🤖 AI Summary
Current protein language models often employ mean-pooled sequence representations that are not explicitly optimized to capture functional, evolutionary, or structural similarities. This work proposes ProtSent, the first adaptation of the Sentence Transformer contrastive learning framework to protein representation learning.
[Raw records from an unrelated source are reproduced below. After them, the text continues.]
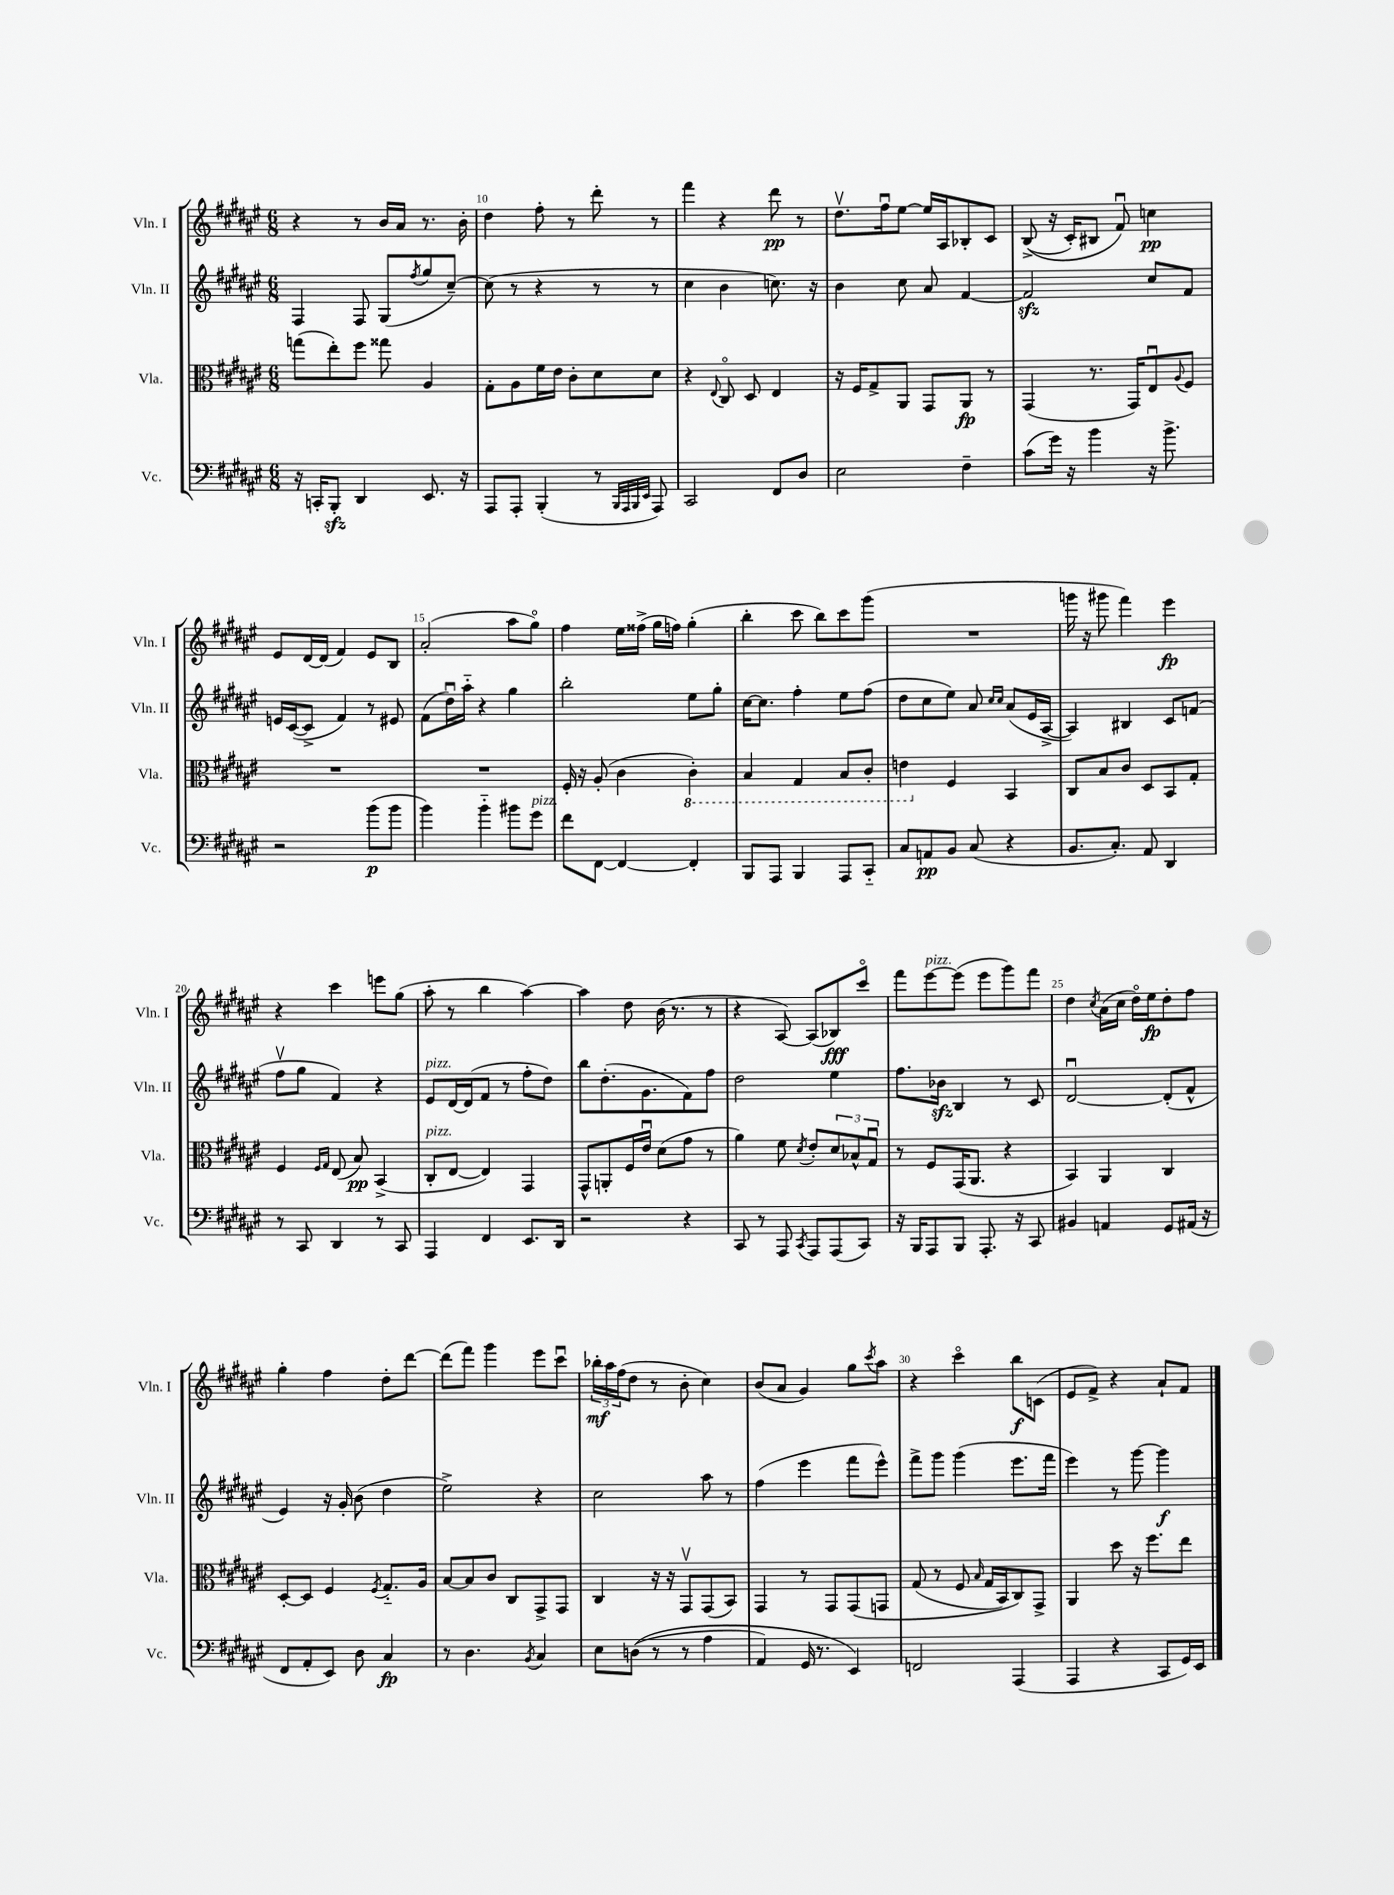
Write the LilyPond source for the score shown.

<<
\new StaffGroup <<
\new Staff = "s0" \with { instrumentName = "Vln. I" shortInstrumentName = "Vln. I" } {
    \clef treble \key fis \major \numericTimeSignature \time 6/8
    r4 r8 b'16 ais'16 r8. b'16-. |
    dis''4 fis''8-. r8 dis'''8-. r8 |
    fis'''4 r4 dis'''8\pp r8 |
    dis''8.\upbow fis''16\downbow eis''8~ eis''16 ais16 bes8-. cis'8 |
    b8->(\( r16 cis'16-.) bis8 fis'8\downbow\) c''4\pp |
    eis'8 dis'16~ dis'16( fis'4) eis'8 b8 |
    ais'2-.( ais''8 gis''8\flageolet) |
    fis''4 eis''16 fisis''16->( gis''16 f''16) gis''4-.( |
    b''4-. cis'''8 b''8) cis'''8 gis'''8( |
    R2. |
    g'''16 r16 gis'''8 fis'''4) eis'''4\fp |
    r4 cis'''4 e'''8 gis''8( |
    ais''8-. r8 b''4 ais''4~) |
    ais''4 dis''8 b'16( r8. r8 |
    r4 ais8~) ais8( bes8\fff) cis'''8\flageolet |
    fis'''8 eis'''8~^\markup { \italic "pizz." } eis'''8( eis'''8 gis'''8) fis'''8 |
    dis''4 \acciaccatura { cis''8 } ais'16( cis''16 dis''16\flageolet) eis''16\fp dis''8-. fis''8 |
    gis''4-. fis''4 dis''8-. dis'''8~ |
    dis'''8( fis'''8) gis'''4 eis'''8 cis'''8\downbow |
    \tuplet 3/2 { bes''16-.\mf ais''16 fis''16( } dis''8 r8 b'8-. cis''4) |
    b'8( ais'8 gis'4) gis''8 \acciaccatura { cis'''8 } ais''8 |
    r4 cis'''4\flageolet b''8\f c'8( |
    eis'8 fis'8->) r4 ais'8-! fis'8 \bar "|." |
}
\new Staff = "s1" \with { instrumentName = "Vln. II" shortInstrumentName = "Vln. II" } {
    \clef treble \key fis \major \numericTimeSignature \time 6/8
    fis4 fis8 gis8( \acciaccatura { fis''8 } gis''8 cis''8~--) |
    cis''8( r8 r4 r8 r8 |
    cis''4 b'4 c''8.) r16 |
    b'4 cis''8 ais'8 fis'4~ |
    fis'2\sfz cis''8 fis'8 |
    e'16 cis'16~( cis'8-> fis'4) r8 eis'8 |
    fis'8( dis''16\downbow) ais''16-_ r4 gis''4 |
    b''2-. eis''8 gis''8-. |
    cis''16~ cis''8. fis''4-. eis''8 fis''8( |
    dis''8 cis''8 eis''8) ais'8 \grace { cis''16 cis''16 } ais'8( eis'16 ais16~-> |
    ais4) bis4 cis'8 f'8( |
    fis''8\upbow gis''8 fis'4) r4 |
    eis'8^\markup { \italic "pizz." } dis'16~ dis'16( fis'8 r8 fis''8-. dis''8) |
    b''8 dis''8.-.( gis'8. fis'8) fis''8 |
    dis''2 eis''4 |
    fis''8. bes'16\sfz b4 r8 cis'8 |
    dis'2~\downbow dis'8-.( fis'8-^ |
    eis'4) r16 gis'16-. b'8( dis''4 |
    eis''2->) r4 |
    cis''2 ais''8 r8 |
    fis''4( eis'''4 fis'''8 eis'''8-^) |
    fis'''8-> gis'''8 gis'''4( eis'''8. fis'''16 |
    eis'''4) r8 gis'''8~ gis'''4\f \bar "|." |
}
\new Staff = "s2" \with { instrumentName = "Vla." shortInstrumentName = "Vla." } {
    \clef alto \key fis \major \numericTimeSignature \time 6/8
    g''8( eis''8-.) fis''8 gisis''8 ais4 |
    gis8-. ais8 fis'16 eis'16 cis'8-. dis'8 dis'8 |
    r4 \appoggiatura { eis8 } cis8\flageolet dis8 eis4 |
    r16 fis16 gis8-> ais,8 gis,8 ais,8\fp r8 |
    gis,4( r8. gis,16) eis8\downbow \appoggiatura { ais8 } fis8 |
    R2. |
    R2. |
    fis16-. r16 ais8-.( cis'4 \ottava #-1 cis4-.) |
    b,4 gis,4 b,8 cis8-. |
    e4 \ottava #0 fis4 b,4 |
    cis8 b8 cis'8 dis8 b,8 gis8-. |
    fis4 \grace { fis16 gis16 } eis8( b8\pp) b,4->( |
    cis8-.^\markup { \italic "pizz." } eis8~ eis4) gis,4 |
    gis,8-^ a,8-. fis16 eis'16\downbow dis'8( gis'8 r8 |
    ais'4) fis'8 \acciaccatura { dis'8 } eis'8-. \tuplet 3/2 { dis'8 bes8-^ gis8\downbow } |
    r8 fis8 gis,16( ais,8. r4 |
    b,4) ais,4 cis4 |
    dis8~-. dis8 fis4 \acciaccatura { fis8 } gis8.-_ ais16 |
    b8~ b8 cis'8 cis8 gis,8-> gis,8 |
    cis4 r16 r16 gis,8\upbow gis,8( b,8) |
    gis,4 r8 gis,8 gis,8\( g,8 |
    gis8( r8 fis8 \grace { b16 } gis16 b,16) cis8\) gis,8-> |
    ais,4 dis''8 r16 fis''8. eis''8 \bar "|." |
}
\new Staff = "s3" \with { instrumentName = "Vc." shortInstrumentName = "Vc." } {
    \clef bass \key fis \major \numericTimeSignature \time 6/8
    r16 c,16-. b,,8-.\sfz dis,4 eis,8. r16 |
    ais,,8 ais,,8-. b,,4-.( r8 \grace { b,,32 ais,,32 b,,32 eis,32 } ais,,8) |
    cis,2 fis,8 dis8 |
    eis2 fis4-- |
    cis'8( gis'16) r16 b'4 r16 b'8.-> |
    r2 b'8\p( b'8 |
    b'4) b'4-_ bis'8 gis'8^\markup { \italic "pizz." } |
    fis'8 fis,8~ fis,4~ fis,4-. |
    b,,8 ais,,8 b,,4 ais,,8 cis,8-_ |
    cis8 a,8\pp b,8 cis8( r4 |
    b,8. cis8.-.) ais,8 dis,4 |
    r8 cis,8 dis,4 r8 cis,8 |
    ais,,4 fis,4 eis,8. dis,16 |
    r2 r4 |
    cis,8 r8 ais,,8 \acciaccatura { cis,8 } ais,,8 ais,,8( cis,8) |
    r16 b,,16 ais,,8 b,,8 ais,,8.-. r16 cis,8 |
    bis,4 a,4 gis,8 ais,16( r16 |
    fis,8 ais,8-. eis,8) dis8 cis4\fp |
    r8 dis4. \acciaccatura { b,8 } cis4 |
    eis8 d8(\( r8 r8 ais4 |
    ais,4) gis,16 r8. eis,4\) |
    f,2 ais,,4( |
    ais,,4 r4 cis,8 gis,16) eis,16 \bar "|." |
}
>>
>>
\layout { \context { \Score currentBarNumber = #9 \override BarNumber.break-visibility = ##(#f #t #t) barNumberVisibility = #(every-nth-bar-number-visible 5) } }
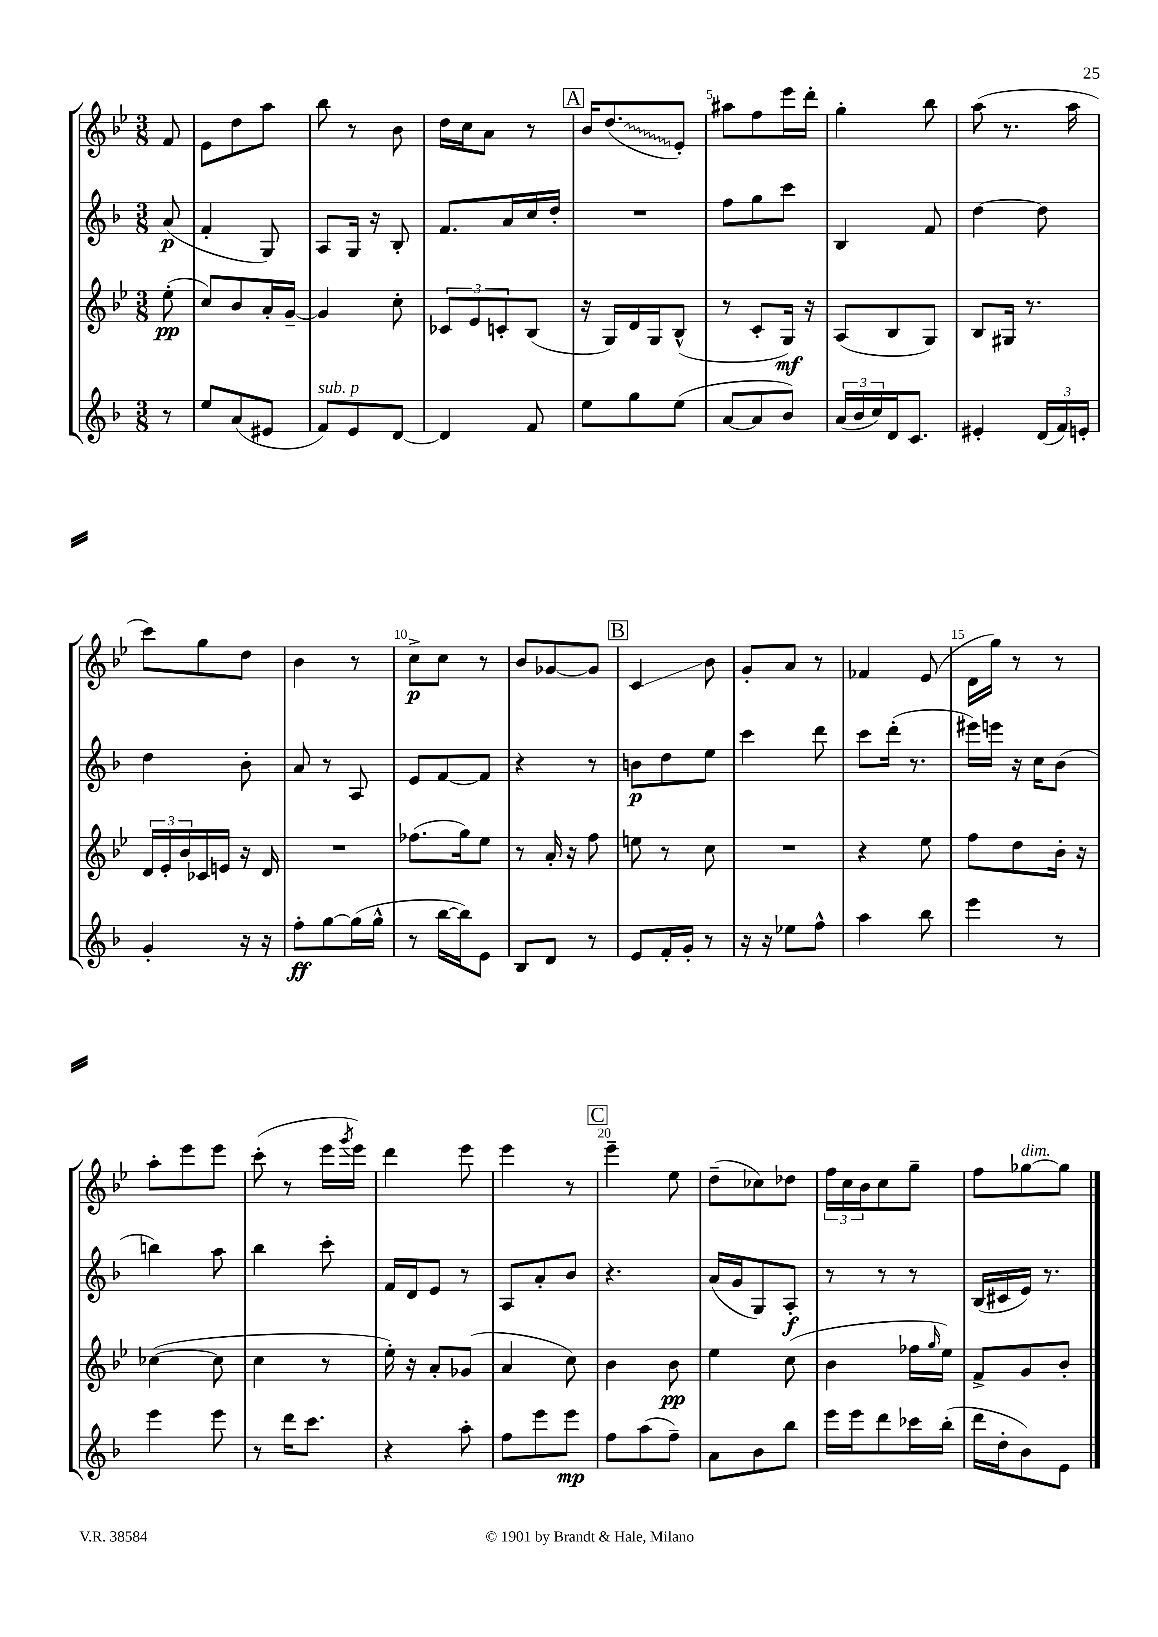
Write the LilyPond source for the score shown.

<<
\new StaffGroup <<
\new Staff = "s0" {
    \clef treble \key bes \major \numericTimeSignature \time 3/8 \partial 8
    f'8 |
    ees'8 d''8 a''8 |
    bes''8 r8 bes'8 |
    d''16 c''16 a'8 r8 |
    \mark \markup { \box "A" } bes'16 \once \override Glissando.style = #'zigzag d''8.\glissando( ees'8-.) |
    ais''8 f''8 ees'''16 d'''16-. |
    g''4-. bes''8 |
    a''8( r8. a''16 |
    c'''8) g''8 d''8 |
    bes'4 r8 |
    c''8->\p c''8 r8 |
    bes'8 ges'8~ ges'8 |
    \mark \markup { \box "B" } c'4\glissando bes'8 |
    g'8-. a'8 r8 |
    fes'4 ees'8( |
    d'16 g''16) r8 r8 |
    a''8-. ees'''8 ees'''8 |
    c'''8-.( r8 ees'''16 \acciaccatura { g'''8 } ees'''16) |
    d'''4 ees'''8 |
    ees'''4 r8 |
    \mark \markup { \box "C" } ees'''4-- ees''8 |
    d''8--( ces''8) des''8 |
    \tuplet 3/2 { f''16 c''16 bes'16 } c''8 g''8-- |
    f''8 ges''8~^\markup { \italic "dim." } ges''8 \bar "|." |
}
\new Staff = "s1" {
    \clef treble \key f \major \numericTimeSignature \time 3/8 \partial 8
    a'8\p( |
    f'4-. g8) |
    a8 g16 r16 bes8-. |
    f'8. a'16 c''16 d''16-. |
    \mark \markup { \box "A" } R4. |
    f''8 g''8 c'''8 |
    bes4 f'8 |
    d''4~ d''8 |
    d''4 bes'8-. |
    a'8 r8 a8 |
    e'8 f'8~ f'8 |
    r4 r8 |
    \mark \markup { \box "B" } b'8\p d''8 e''8 |
    c'''4 d'''8 |
    c'''8 d'''16-.( r8. |
    eis'''16) e'''16 r16 c''16 bes'8( |
    b''4) a''8 |
    bes''4 c'''8-. |
    f'16 d'16 e'8 r8 |
    a8 a'8-. bes'8 |
    \mark \markup { \box "C" } r4. |
    a'16( g'16 g8) a8-.\f |
    r8 r8 r8 |
    bes16( cis'16 e'16) r8. \bar "|." |
}
\new Staff = "s2" {
    \clef treble \key bes \major \numericTimeSignature \time 3/8 \partial 8
    ees''8-.\pp( |
    c''8) bes'8 a'16-. g'16~-- |
    g'4 c''8-. |
    \tuplet 3/2 { ces'8 ees'8 c'8-. } bes8( |
    \mark \markup { \box "A" } r16 g16) d'16 g16 bes8-^( |
    r8 c'8-. g16\mf) r16 |
    a8( bes8 g8) |
    bes8 gis16 r8. |
    \tuplet 3/2 { d'16 ees'16-. bes'16 } ces'16 e'16 r16 d'16 |
    R4. |
    fes''8.( g''16) ees''8 |
    r8 a'16-. r16 f''8 |
    \mark \markup { \box "B" } e''8 r8 c''8 |
    R4. |
    r4 ees''8 |
    f''8 d''8 bes'16-. r16 |
    ces''4~( ces''8 |
    c''4 r8 |
    ees''16-.) r16 a'8-. ges'8( |
    a'4 c''8) |
    \mark \markup { \box "C" } bes'4 bes'8\pp |
    ees''4 c''8( |
    bes'4 fes''16 \grace { g''16 } ees''16) |
    f'8-> g'8 bes'8-. \bar "|." |
}
\new Staff = "s3" {
    \clef treble \key f \major \numericTimeSignature \time 3/8 \partial 8
    r8 |
    e''8 a'8( eis'8 |
    f'8^\markup { \italic "sub. p" }) e'8 d'8~ |
    d'4 f'8 |
    \mark \markup { \box "A" } e''8 g''8 e''8( |
    a'8~ a'8 bes'8) |
    \tuplet 3/2 { a'16( bes'16 c''16) } d'16 c'8. |
    eis'4-. \tuplet 3/2 { d'16( f'16) e'16-. } |
    g'4-. r16 r16 |
    f''8-.\ff g''8~ g''16( g''16-^ |
    r8 bes''16~ bes''16) e'8 |
    bes8 d'8 r8 |
    \mark \markup { \box "B" } e'8 f'16-. g'16-. r8 |
    r16 r16 ees''8 f''8-^ |
    a''4 bes''8 |
    e'''4 r8 |
    e'''4 e'''8 |
    r8 d'''16 c'''8. |
    r4 a''8-. |
    f''8 e'''8 e'''8\mp |
    \mark \markup { \box "C" } f''8 a''8( f''8--) |
    a'8 bes'8 bes''8 |
    e'''16 e'''16 d'''8 ces'''16 bes''16-.( |
    d'''16 d''16-. bes'8) e'8 \bar "|." |
}
>>
>>
\layout { \context { \Score \override BarNumber.break-visibility = ##(#f #t #t) barNumberVisibility = #(every-nth-bar-number-visible 5) } }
Building upon the ESM-2 architecture, ProtSent leverages MultipleNegativesRankingLoss and integrates multi-source protein pair data—including Pfam, AlphaFold DB, STRING, and deep mutational scanning datasets—for unsupervised fine-tuning. Evaluated across 23 downstream tasks, the ESM-2 150M model enhanced performance on 15 tasks, achieving a 105% improvement in remote homology detection and a 19.9% gain in Recall@1 for SCOPe-40 structural retrieval. The smaller 35M variant also outperformed baselines on 16 tasks, demonstrating a consistent and significant enhancement in the semantic quality of the embedding space.
📝 Abstract
Protein language models (pLMs) produce per-residue representations that capture evolutionary and structural information, yet their mean-pooled sequence embeddings are not explicitly trained to reflect functional, evolutionary or structural similarity between proteins. We present Protein Sentence Transformers (ProtSent), a contrastive fine-tuning framework for adapting PLMs into general-purpose embedding models. ProtSent trains with MultipleNegativesRankingLoss across five protein-pair datasets: Pfam families, structurally derived hard negatives, AlphaFold DB structural pairs, and StringDB protein--protein interactions, and Deep Mutational Scanning data. We evaluate on 23~downstream tasks using frozen embeddings with a k-nearest-neighbor probe to measure embedding neighborhood quality. On ESM-2 150M, ProtSent improves 15 of 23 tasks, with gains of +105% on remote homology detection, +17% on variant effect prediction, and +19.9% Recall@1 on SCOPe-40 structural retrieval. The 35M variant improves 16 of 23 tasks with +40.5% on remote homology and +15.5% Recall@1 on SCOPe-40. Contrastive fine-tuning restructures the embedding space to better capture protein function and structure, without any task-specific supervision. We release the models, public data, and training recipe and code.